Quels sont les risques d’une protéinurie trop élevée chez la femme enceinte ?
Si la recherche de protéines et d’albumines est simple à réaliser, elle est en revanche très importante pour la santé de la mère comme pour celle du bébé.
Si la protéinurie est trop élevée, il faut vite vérifier la pression artérielle de la mère, précise l’obstétricien. Car si la protéinurie peut indiquer un problème isolé aux reins, elle peut également être le signe d’une prééclampsie, une situation à risque.
La prééclampsie
La pré-éclampsie ou toxémie gravidiqueest une pathologie de la grossesse caractérisée notamment par un dysfonctionnement rénal associé à une élévation de la pression artérielle se produisant généralement au-delà de 20 semaines de grossesse (même si elle peut survenir à n’importe quel stade de la grossesse, même au premier trimestre).
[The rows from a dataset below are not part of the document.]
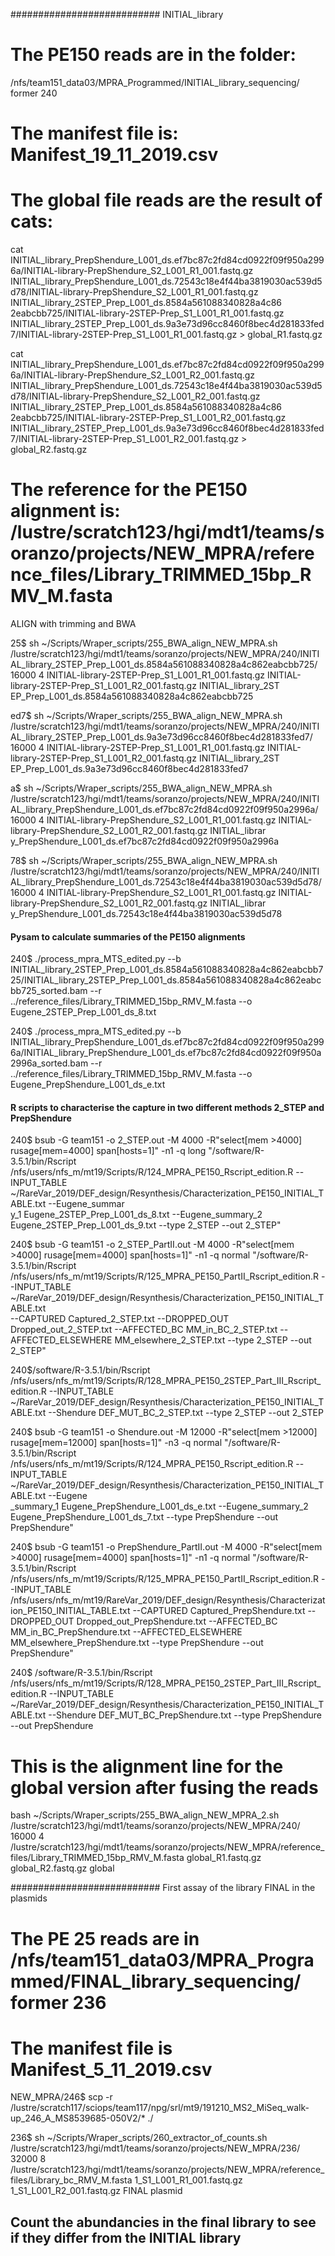 
########################### INITIAL_library

# The PE150 reads are in the folder: 

/nfs/team151_data03/MPRA_Programmed/INITIAL_library_sequencing/ former 240

# The manifest file is: Manifest_19_11_2019.csv

# The global file reads are the result of cats:

cat INITIAL_library_PrepShendure_L001_ds.ef7bc87c2fd84cd0922f09f950a2996a/INITIAL-library-PrepShendure_S2_L001_R1_001.fastq.gz INITIAL_library_PrepShendure_L001_ds.72543c18e4f44ba3819030ac539d5d78/INITIAL-library-PrepShendure_S2_L001_R1_001.fastq.gz INITIAL_library_2STEP_Prep_L001_ds.8584a561088340828a4c86\
2eabcbb725/INITIAL-library-2STEP-Prep_S1_L001_R1_001.fastq.gz INITIAL_library_2STEP_Prep_L001_ds.9a3e73d96cc8460f8bec4d281833fed7/INITIAL-library-2STEP-Prep_S1_L001_R1_001.fastq.gz > global_R1.fastq.gz


cat INITIAL_library_PrepShendure_L001_ds.ef7bc87c2fd84cd0922f09f950a2996a/INITIAL-library-PrepShendure_S2_L001_R2_001.fastq.gz INITIAL_library_PrepShendure_L001_ds.72543c18e4f44ba3819030ac539d5d78/INITIAL-library-PrepShendure_S2_L001_R2_001.fastq.gz INITIAL_library_2STEP_Prep_L001_ds.8584a561088340828a4c86\
 2eabcbb725/INITIAL-library-2STEP-Prep_S1_L001_R2_001.fastq.gz INITIAL_library_2STEP_Prep_L001_ds.9a3e73d96cc8460f8bec4d281833fed7/INITIAL-library-2STEP-Prep_S1_L001_R2_001.fastq.gz > global_R2.fastq.gz



# The reference for the PE150 alignment is: /lustre/scratch123/hgi/mdt1/teams/soranzo/projects/NEW_MPRA/reference_files/Library_TRIMMED_15bp_RMV_M.fasta


ALIGN with trimming and BWA

25$ sh ~/Scripts/Wraper_scripts/255_BWA_align_NEW_MPRA.sh /lustre/scratch123/hgi/mdt1/teams/soranzo/projects/NEW_MPRA/240/INITIAL_library_2STEP_Prep_L001_ds.8584a561088340828a4c862eabcbb725/ 16000 4 INITIAL-library-2STEP-Prep_S1_L001_R1_001.fastq.gz  INITIAL-library-2STEP-Prep_S1_L001_R2_001.fastq.gz INITIAL_library_2ST\
EP_Prep_L001_ds.8584a561088340828a4c862eabcbb725


ed7$ sh ~/Scripts/Wraper_scripts/255_BWA_align_NEW_MPRA.sh /lustre/scratch123/hgi/mdt1/teams/soranzo/projects/NEW_MPRA/240/INITIAL_library_2STEP_Prep_L001_ds.9a3e73d96cc8460f8bec4d281833fed7/ 16000 4 INITIAL-library-2STEP-Prep_S1_L001_R1_001.fastq.gz INITIAL-library-2STEP-Prep_S1_L001_R2_001.fastq.gz INITIAL_library_2ST\
EP_Prep_L001_ds.9a3e73d96cc8460f8bec4d281833fed7



a$ sh ~/Scripts/Wraper_scripts/255_BWA_align_NEW_MPRA.sh /lustre/scratch123/hgi/mdt1/teams/soranzo/projects/NEW_MPRA/240/INITIAL_library_PrepShendure_L001_ds.ef7bc87c2fd84cd0922f09f950a2996a/  16000 4 INITIAL-library-PrepShendure_S2_L001_R1_001.fastq.gz INITIAL-library-PrepShendure_S2_L001_R2_001.fastq.gz INITIAL_librar\
y_PrepShendure_L001_ds.ef7bc87c2fd84cd0922f09f950a2996a


78$ sh ~/Scripts/Wraper_scripts/255_BWA_align_NEW_MPRA.sh /lustre/scratch123/hgi/mdt1/teams/soranzo/projects/NEW_MPRA/240/INITIAL_library_PrepShendure_L001_ds.72543c18e4f44ba3819030ac539d5d78/ 16000 4 INITIAL-library-PrepShendure_S2_L001_R1_001.fastq.gz INITIAL-library-PrepShendure_S2_L001_R2_001.fastq.gz INITIAL_librar\
y_PrepShendure_L001_ds.72543c18e4f44ba3819030ac539d5d78




#### Pysam to calculate summaries of the PE150 alignments

240$ ./process_mpra_MTS_edited.py --b INITIAL_library_2STEP_Prep_L001_ds.8584a561088340828a4c862eabcbb725/INITIAL_library_2STEP_Prep_L001_ds.8584a561088340828a4c862eabcbb725_sorted.bam --r ../reference_files/Library_TRIMMED_15bp_RMV_M.fasta --o Eugene_2STEP_Prep_L001_ds_8.txt

240$ ./process_mpra_MTS_edited.py --b INITIAL_library_PrepShendure_L001_ds.ef7bc87c2fd84cd0922f09f950a2996a/INITIAL_library_PrepShendure_L001_ds.ef7bc87c2fd84cd0922f09f950a2996a_sorted.bam --r ../reference_files/Library_TRIMMED_15bp_RMV_M.fasta --o Eugene_PrepShendure_L001_ds_e.txt



#### R scripts to characterise the capture in two different methods 2_STEP and PrepShendure

240$ bsub -G team151 -o 2_STEP.out -M 4000 -R"select[mem >4000] rusage[mem=4000] span[hosts=1]" -n1 -q long "/software/R-3.5.1/bin/Rscript /nfs/users/nfs_m/mt19/Scripts/R/124_MPRA_PE150_Rscript_edition.R --INPUT_TABLE ~/RareVar_2019/DEF_design/Resynthesis/Characterization_PE150_INITIAL_TABLE.txt --Eugene_summar\
y_1 Eugene_2STEP_Prep_L001_ds_8.txt  --Eugene_summary_2 Eugene_2STEP_Prep_L001_ds_9.txt --type 2_STEP --out 2_STEP"

240$ bsub -G team151 -o 2_STEP_PartII.out -M 4000 -R"select[mem >4000] rusage[mem=4000] span[hosts=1]" -n1 -q normal "/software/R-3.5.1/bin/Rscript /nfs/users/nfs_m/mt19/Scripts/R/125_MPRA_PE150_PartII_Rscript_edition.R --INPUT_TABLE ~/RareVar_2019/DEF_design/Resynthesis/Characterization_PE150_INITIAL_TABLE.txt\
 --CAPTURED Captured_2_STEP.txt --DROPPED_OUT Dropped_out_2_STEP.txt --AFFECTED_BC MM_in_BC_2_STEP.txt --AFFECTED_ELSEWHERE MM_elsewhere_2_STEP.txt --type 2_STEP --out 2_STEP"

240$/software/R-3.5.1/bin/Rscript /nfs/users/nfs_m/mt19/Scripts/R/128_MPRA_PE150_2STEP_Part_III_Rscript_edition.R --INPUT_TABLE ~/RareVar_2019/DEF_design/Resynthesis/Characterization_PE150_INITIAL_TABLE.txt --Shendure DEF_MUT_BC_2_STEP.txt --type 2_STEP --out 2_STEP




240$ bsub -G team151 -o Shendure.out -M 12000 -R"select[mem >12000] rusage[mem=12000] span[hosts=1]" -n3 -q normal "/software/R-3.5.1/bin/Rscript /nfs/users/nfs_m/mt19/Scripts/R/124_MPRA_PE150_Rscript_edition.R --INPUT_TABLE ~/RareVar_2019/DEF_design/Resynthesis/Characterization_PE150_INITIAL_TABLE.txt --Eugene\
_summary_1 Eugene_PrepShendure_L001_ds_e.txt  --Eugene_summary_2 Eugene_PrepShendure_L001_ds_7.txt --type PrepShendure --out PrepShendure"

240$ bsub -G team151 -o PrepShendure_PartII.out -M 4000 -R"select[mem >4000] rusage[mem=4000] span[hosts=1]" -n1 -q normal "/software/R-3.5.1/bin/Rscript /nfs/users/nfs_m/mt19/Scripts/R/125_MPRA_PE150_PartII_Rscript_edition.R --INPUT_TABLE /nfs/users/nfs_m/mt19/RareVar_2019/DEF_design/Resynthesis/Characterizat\
ion_PE150_INITIAL_TABLE.txt --CAPTURED Captured_PrepShendure.txt --DROPPED_OUT Dropped_out_PrepShendure.txt --AFFECTED_BC MM_in_BC_PrepShendure.txt --AFFECTED_ELSEWHERE MM_elsewhere_PrepShendure.txt --type PrepShendure --out PrepShendure"

240$ /software/R-3.5.1/bin/Rscript /nfs/users/nfs_m/mt19/Scripts/R/128_MPRA_PE150_2STEP_Part_III_Rscript_edition.R --INPUT_TABLE ~/RareVar_2019/DEF_design/Resynthesis/Characterization_PE150_INITIAL_TABLE.txt --Shendure DEF_MUT_BC_PrepShendure.txt --type PrepShendure --out PrepShendure



# This is the alignment line for the global version after fusing the reads

bash ~/Scripts/Wraper_scripts/255_BWA_align_NEW_MPRA_2.sh /lustre/scratch123/hgi/mdt1/teams/soranzo/projects/NEW_MPRA/240/ 16000 4 /lustre/scratch123/hgi/mdt1/teams/soranzo/projects/NEW_MPRA/reference_files/Library_TRIMMED_15bp_RMV_M.fasta  global_R1.fastq.gz global_R2.fastq.gz global


########################### First assay of the library FINAL in the plasmids

# The PE 25 reads are in /nfs/team151_data03/MPRA_Programmed/FINAL_library_sequencing/ former 236

# The manifest file is Manifest_5_11_2019.csv

NEW_MPRA/246$ scp -r /lustre/scratch117/sciops/team117/npg/srl/mt9/191210_MS2_MiSeq_walk-up_246_A_MS8539685-050V2/* ./

236$ sh ~/Scripts/Wraper_scripts/260_extractor_of_counts.sh /lustre/scratch123/hgi/mdt1/teams/soranzo/projects/NEW_MPRA/236/ 32000 8 /lustre/scratch123/hgi/mdt1/teams/soranzo/projects/NEW_MPRA/reference_files/Library_bc_RMV_M.fasta 1_S1_L001_R1_001.fastq.gz 1_S1_L001_R2_001.fastq.gz FINAL plasmid

## Count the abundancies in the final library to see if they differ from the INITIAL library
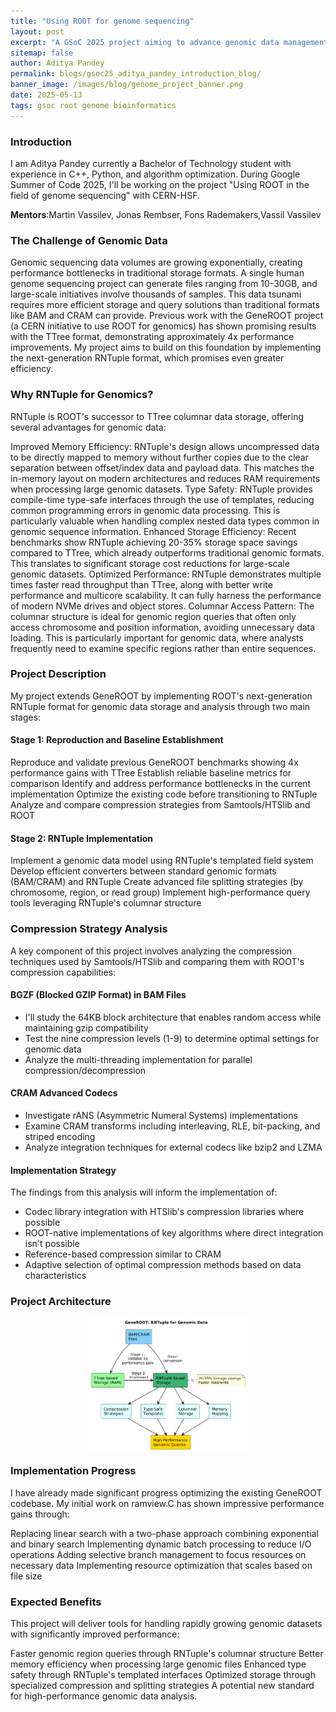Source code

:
 ```yaml
---
title: "Using ROOT for genome sequencing"
layout: post
excerpt: "A GSoC 2025 project aiming to advance genomic data management by implementing ROOT's next-generation RNTuple format for sequence alignment storage."
sitemap: false
author: Aditya Pandey
permalink: blogs/gsoc25_aditya_pandey_introduction_blog/
banner_image: /images/blog/genome_project_banner.png
date: 2025-05-13
tags: gsoc root genome bioinformatics 
---
```


### Introduction

I am Aditya Pandey currently a Bachelor of Technology student with experience in C++, Python, 
and algorithm optimization. During Google Summer of Code 2025, I'll be working on the project
"Using ROOT in the field of genome sequencing" with CERN-HSF.

**Mentors**:Martin Vassilev, Jonas Rembser, Fons Rademakers,Vassil Vassilev


### The Challenge of Genomic Data

Genomic sequencing data volumes are growing exponentially, creating performance bottlenecks in 
traditional storage formats. A single human genome sequencing project can generate files ranging
from 10-30GB, and large-scale initiatives involve thousands of samples. This data tsunami requires
more efficient storage and query solutions than traditional formats like BAM and CRAM can provide.
Previous work with the GeneROOT project (a CERN initiative to use ROOT for genomics) has shown 
promising results with the TTree format, demonstrating approximately 4x performance improvements.
 My project aims to build on this foundation by implementing the next-generation RNTuple format, 
which promises even greater efficiency.

### Why RNTuple for Genomics?
RNTuple is ROOT's successor to TTree columnar data storage, offering several advantages for genomic data:

Improved Memory Efficiency: RNTuple's design allows uncompressed data to be directly mapped to memory without further copies due to the clear separation between offset/index data and payload data. This matches the in-memory layout on modern architectures and reduces RAM requirements when processing large genomic datasets.
Type Safety: RNTuple provides compile-time type-safe interfaces through the use of templates, reducing common programming errors in genomic data processing. This is particularly valuable when handling complex nested data types common in genomic sequence information.
Enhanced Storage Efficiency: Recent benchmarks show RNTuple achieving 20-35% storage space savings compared to TTree, which already outperforms traditional genomic formats. This translates to significant storage cost reductions for large-scale genomic datasets.
Optimized Performance: RNTuple demonstrates multiple times faster read throughput than TTree, along with better write performance and multicore scalability. It can fully harness the performance of modern NVMe drives and object stores.
Columnar Access Pattern: The columnar structure is ideal for genomic region queries that often only access chromosome and position information, avoiding unnecessary data loading. This is particularly important for genomic data, where analysts frequently need to examine specific regions rather than entire sequences.


### Project Description
My project extends GeneROOT by implementing ROOT's next-generation RNTuple format for genomic data storage and analysis through two main stages:

#### Stage 1: Reproduction and Baseline Establishment

Reproduce and validate previous GeneROOT benchmarks showing 4x performance gains with TTree
Establish reliable baseline metrics for comparison
Identify and address performance bottlenecks in the current implementation
Optimize the existing code before transitioning to RNTuple
Analyze and compare compression strategies from Samtools/HTSlib and ROOT

#### Stage 2: RNTuple Implementation

Implement a genomic data model using RNTuple's templated field system
Develop efficient converters between standard genomic formats (BAM/CRAM) and RNTuple
Create advanced file splitting strategies (by chromosome, region, or read group)
Implement high-performance query tools leveraging RNTuple's columnar structure

### Compression Strategy Analysis

A key component of this project involves analyzing the compression techniques used by Samtools/HTSlib and comparing them with ROOT's compression capabilities:

#### BGZF (Blocked GZIP Format) in BAM Files

- I'll study the 64KB block architecture that enables random access while maintaining gzip compatibility
- Test the nine compression levels (1-9) to determine optimal settings for genomic data
- Analyze the multi-threading implementation for parallel compression/decompression

#### CRAM Advanced Codecs

- Investigate rANS (Asymmetric Numeral Systems) implementations
- Examine CRAM transforms including interleaving, RLE, bit-packing, and striped encoding
- Analyze integration techniques for external codecs like bzip2 and LZMA

#### Implementation Strategy

The findings from this analysis will inform the implementation of:

- Codec library integration with HTSlib's compression libraries where possible
- ROOT-native implementations of key algorithms where direct integration isn't possible
- Reference-based compression similar to CRAM
- Adaptive selection of optimal compression methods based on data characteristics



### Project Architecture
<img src="/images/blog/genome_sequencing.png" style="display: block; margin-left: auto; margin-right: auto;" width="50%" />

### Implementation Progress
I have already made significant progress optimizing the existing GeneROOT codebase. My initial work on ramview.C has shown impressive performance gains through:

Replacing linear search with a two-phase approach combining exponential and binary search
Implementing dynamic batch processing to reduce I/O operations
Adding selective branch management to focus resources on necessary data
Implementing resource optimization that scales based on file size

### Expected Benefits
This project will deliver tools for handling rapidly growing genomic datasets with significantly improved performance:

Faster genomic region queries through RNTuple's columnar structure
Better memory efficiency when processing large genomic files
Enhanced type safety through RNTuple's templated interfaces
Optimized storage through specialized compression and splitting strategies
A potential new standard for high-performance genomic data analysis.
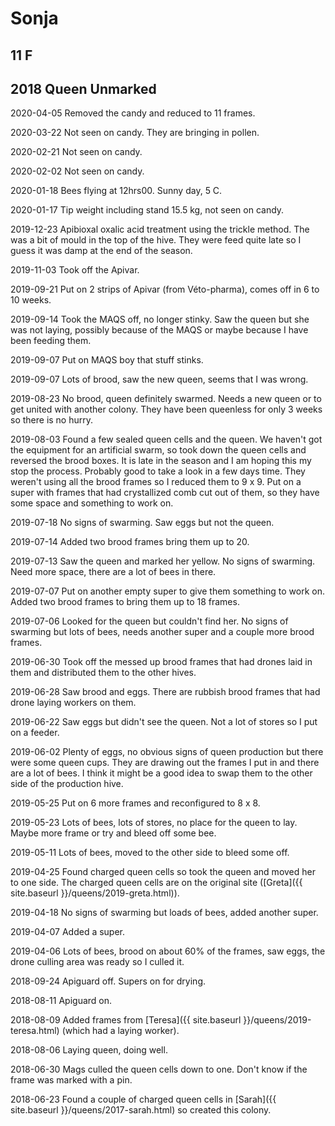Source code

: # Sonja
## 11 F
## 2018 Queen Unmarked

2020-04-05 Removed the candy and reduced to 11 frames.

2020-03-22 Not seen on candy.  They are bringing in pollen.

2020-02-21 Not seen on candy.

2020-02-02 Not seen on candy.

2020-01-18 Bees flying at 12hrs00.  Sunny day, 5 C.

2020-01-17 Tip weight including stand 15.5 kg, not seen on candy.

2019-12-23 Apibioxal oxalic acid treatment using the trickle method.  The was a bit of mould in the top of the hive.  They were feed quite late so I guess it was damp at the end of the season.

2019-11-03 Took off the Apivar.

2019-09-21 Put on 2 strips of Apivar (from Véto-pharma), comes off in 6 to 10 weeks.

2019-09-14 Took the MAQS off, no longer stinky.  Saw the queen but she was not laying, possibly because of the MAQS or maybe because I have been feeding them.

2019-09-07 Put on MAQS boy that stuff stinks.  

2019-09-07 Lots of brood, saw the new queen, seems that I was wrong.

2019-08-23 No brood, queen definitely swarmed.  Needs a new queen or to get united with another colony. They have been queenless for only 3 weeks so there is no hurry.

2019-08-03 Found a few sealed queen cells and the queen.  We haven't got the equipment for an artificial swarm, so took down the queen cells and reversed the brood boxes.  It is late in the season and I am hoping this my stop the process.  Probably good to take a look in a few days time.  They weren't using all the brood frames so I reduced them to 9 x 9.  Put on a super with frames that had crystallized comb cut out of them, so they have some space and something to work on.

2019-07-18 No signs of swarming.  Saw eggs but not the queen.

2019-07-14 Added two brood frames bring them up to 20.

2019-07-13  Saw the queen and marked her yellow. No signs of swarming.  Need more space, there are a lot of bees in there.

2019-07-07 Put on another empty super to give them something to work on.  Added two brood frames to bring them up to 18 frames.

2019-07-06 Looked for the queen but couldn't find her.  No signs of swarming but lots of bees, needs another super and a couple more brood frames.

2019-06-30 Took off the messed up brood frames that had drones laid in them and distributed them to the other hives.

2019-06-28 Saw brood and eggs.  There are rubbish brood frames that had drone laying workers on them.

2019-06-22 Saw eggs but didn't see the queen.  Not a lot of stores so I put on a feeder.

2019-06-02 Plenty of eggs, no obvious signs of queen production but there were some queen cups.  They are drawing out the frames I put in and there are a lot of bees.  I think it might be a good idea to swap them to the other side of the production hive.

2019-05-25 Put on 6 more frames and reconfigured to 8 x 8.

2019-05-23 Lots of bees, lots of stores, no place for the queen to lay.  Maybe more frame or try and bleed off some bee.

2019-05-11 Lots of bees, moved to the other side to bleed some off.

2019-04-25 Found charged queen cells so took the queen and moved her to one side.  The charged queen cells are on the original site ([Greta]({{ site.baseurl }}/queens/2019-greta.html)).

2019-04-18 No signs of swarming but loads of bees, added another super.

2019-04-07 Added a super.

2019-04-06 Lots of bees, brood on about 60% of the frames, saw eggs, the drone culling area was ready so I culled it.

2018-09-24 Apiguard off.  Supers on for drying.

2018-08-11 Apiguard on.

2018-08-09 Added frames from [Teresa]({{ site.baseurl }}/queens/2019-teresa.html) (which had a laying worker).

2018-08-06 Laying queen, doing well.

2018-06-30 Mags culled the queen cells down to one.  Don't know if the frame was marked with a pin.  

2018-06-23 Found a couple of charged queen cells in [Sarah]({{ site.baseurl }}/queens/2017-sarah.html) so created this colony.  

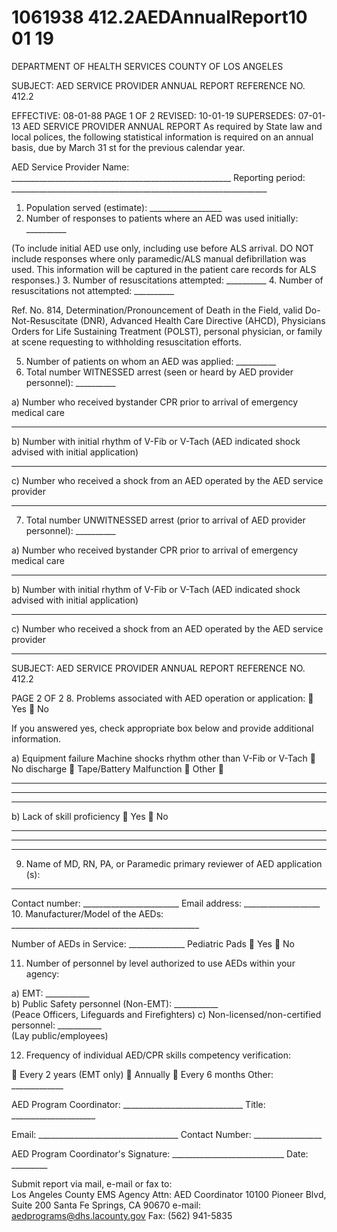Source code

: # 1061938 412.2AEDAnnualReport10 01 19

DEPARTMENT OF HEALTH SERVICES 
COUNTY OF LOS ANGELES 
 
SUBJECT: AED SERVICE PROVIDER ANNUAL REPORT REFERENCE NO. 412.2 
 
EFFECTIVE: 08-01-88 PAGE 1 OF 2 
REVISED: 10-01-19 
SUPERSEDES: 07-01-13 
AED SERVICE PROVIDER ANNUAL REPORT 
As required by State law and local polices, the following statistical information is 
required on an annual basis, due by March 31
st
 for the previous calendar year.  
 
AED Service Provider Name: _______________________________________________________ 
Reporting period: ________________________________________________________________ 
1. Population served (estimate): __________________ 
2. Number of responses to patients where an AED was used initially: __________ 
 
(To include initial AED use only, including use before ALS arrival.  DO NOT include 
responses where only paramedic/ALS manual defibrillation was used.  This information will 
be captured in the patient care records for ALS responses.) 
3. Number of resuscitations attempted: __________ 
4. Number of resuscitations not attempted: __________ 
 
Ref. No. 814, Determination/Pronouncement of Death in the Field, valid Do-Not-Resuscitate 
(DNR), Advanced Health Care Directive (AHCD), Physicians Orders for Life Sustaining 
Treatment (POLST), personal physician, or family at scene requesting to withholding 
resuscitation efforts.
 
5. Number of patients on whom an AED was applied: __________ 
6. Total number WITNESSED arrest (seen or heard by AED provider personnel):   __________ 
 
a) Number who received bystander CPR prior to 
arrival of emergency medical care 
__________ 
b) Number with initial rhythm of V-Fib or V-Tach (AED 
indicated shock advised with initial application) 
__________ 
c) Number who received a shock from an AED 
operated by the AED service provider 
__________ 
7. Total number UNWITNESSED arrest (prior to arrival of AED provider personnel): __________ 
 
a) Number who received bystander CPR prior to 
arrival of emergency medical care 
__________ 
b) Number with initial rhythm of V-Fib or V-Tach (AED 
indicated shock advised with initial application) 
__________ 
c) Number who received a shock from an AED 
operated by the AED service provider 
__________ 
 

SUBJECT: AED SERVICE PROVIDER ANNUAL REPORT REFERENCE NO. 412.2 
 
PAGE 2 OF 2 
8. Problems associated with AED operation or application:     Yes    No 
 
If you answered yes, check appropriate box below and provide additional information.  
 
a) Equipment failure 
Machine shocks rhythm other than V-Fib or V-Tach     
No discharge           
Tape/Battery Malfunction        
Other             
__________________________________________________________________
__________________________________________________________________
__________________________________________________________________ 
 
   b) Lack of skill proficiency          Yes   No 
__________________________________________________________________
__________________________________________________________________
__________________________________________________________________ 
 
9. Name of MD, RN, PA, or Paramedic primary reviewer of AED application (s):  
__________________________________________________________________________ 
Contact number: ________________________  Email address: ___________________ 
10. Manufacturer/Model of the AEDs: _______________________________________________ 
 
Number of AEDs in Service: ______________ Pediatric Pads  Yes   No 
 
11. Number of personnel by level authorized to use AEDs within your agency: 
 
a) EMT: ___________  
b) Public Safety personnel (Non-EMT): ___________  
(Peace Officers, Lifeguards and Firefighters) 
c) Non-licensed/non-certified personnel: ___________  
(Lay public/employees) 
 
12. Frequency of individual AED/CPR skills competency verification: 
 
  Every 2 years (EMT only)   Annually       Every 6 months  Other: _____________  
 
AED Program Coordinator: ______________________________ Title: _____________________  
 
Email: ___________________________________   Contact Number: _________________  
 
AED Program Coordinator's Signature: ____________________________  Date: _________  
 
Submit report via mail, e-mail or fax to:  
Los Angeles County EMS Agency 
Attn: AED Coordinator 
10100 Pioneer Blvd, Suite 200 
Santa Fe Springs, CA  90670 
e-mail: aedprograms@dhs.lacounty.gov 
Fax: (562) 941-5835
Selon l’Inserm (source 1), 40 000 femmes seraient concernées chaque année en France, soit environ 5 % des grossesses. La pathologie est également responsable de la deuxième cause de décès maternels en France. Sous surveillance, la plupart des femmes atteintes de prééclampsie accouchent d’un bébé en bonne santé et se rétablissent bien. En revanche, une prééclampsie non traitée qui n’a pas été prise en charge à temps peut aboutir à un retard de croissance du bébé, à une naissance prématurée, voire à un décès de la mère et/ou de l’enfant.
L’évolution des signes physiologiques et cliniques peut également permettre de détecter une pré-éclampsie. Au long de sa grossesse, la femme enceinte doit être surveillée notamment en cas de :
Tous ces signes doivent vous amener à consulter rapidement.
Comment faire baisser les protéines dans les urines quand on est enceinte ?
Malheureusement, il n’existe pas de moyen ou de traitement pour faire baisser le taux de protéines dans le sang et les urines de la mère au cours de la grossesse. Dans le cas d’une pré-éclampsie, le moyen de stopper ce phénomène, et de sauver la mère et l’enfant, est d’interrompre la grossesse, en programmant un accouchement parfois prématuré. « Heureusement, dans la majorité des cas, la pré-éclampsie est tardive, après 34 semaines de grossesse, soit au 8e mois, il est donc possible de faire naître l’enfant en toute sécurité », rassure le médecin.
Protéinurie en fin de grossesse : et après ?
Si la protéinurie est détectée avant la 20e semaine de grossesse, elle peut être le signe d’un problème au niveau du rein, isolé ou non. « Dans ce cas, il convient de mettre en place une surveillance particulière, même au-delà de la naissance, conseille le médecin. Les fonctions rénales et la tension artérielle doivent se normaliser après la grossesse, il est important pour la santé de la femme de s’en assurer ».